3. No extra support for councils in tier 1 or tier 3, though tier 3 councils have already received extra funding packages.

Councils and businesses in tier 1 (‘medium alert’) areas will not be eligible for the new funding. Councils and businesses in tier 3 (‘very high alert’) areas will also be ineligible for this funding going forwards, although they will be eligible for backdated grant payments for when they were under tier 2 (‘high alert’) restrictions.

Instead, councils in tier-3 areas are receiving separate funding packages to pay for additional business support – including grants to businesses that can legally remain open but which are suffering. Liverpool city region will use at least part of its funding to pay for its own Hospitality and Leisure Support Grant, for example. Other uses of the funding are also being considered though, with the Mayor of Manchester previously suggesting using at least some of Greater Manchester’s funding to top up furlough and self-employment income support payments to 80% of income.

The additional business support funding for tier 3 areas amounts to about £20 per person – a total of £30 million for Liverpool city region, Lancashire, and Sheffield City region, and £60 million for Greater Manchester. How these figures have been calculated is far from clear though. The figures are not exactly £20 per head, so it is clearly not a simple per-person allocation. But nor do the figures appear to relate directly to the number of hospitality properties either – which vary more across these regions.

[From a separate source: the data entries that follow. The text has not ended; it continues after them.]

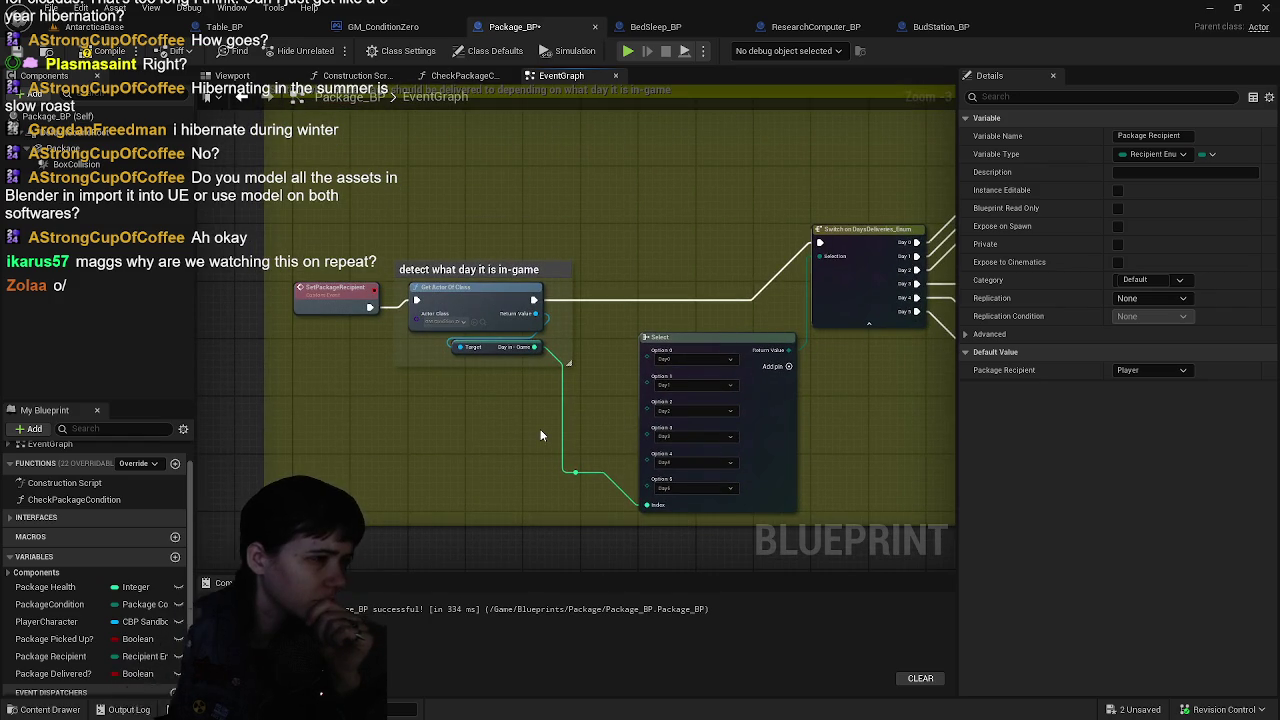
mouse_move(540, 435)
left_mouse_down()
mouse_move(403, 435)
mouse_move(370, 500)
mouse_move(400, 420)
mouse_move(424, 528)
mouse_move(597, 313)
mouse_move(449, 366)
mouse_move(329, 357)
mouse_move(543, 374)
mouse_move(399, 322)
left_mouse_up()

Greater transparency and consistency on the formula being used for allocations is needed.  Given that a formula approach is now being used to allocate extra business support funding to councils in tier 2 areas, it would be more transparent and consistent to use a similar approach for tier 3 areas. At the very least, the government should be clear how it arrived at a figure of around £20 per person, and the factors that have led to small differences across regions. And figures for allocations for tier 2 areas should be published as soon as possible to allow clear comparisons between the amount of support being provided to businesses in areas under different types of restrictions.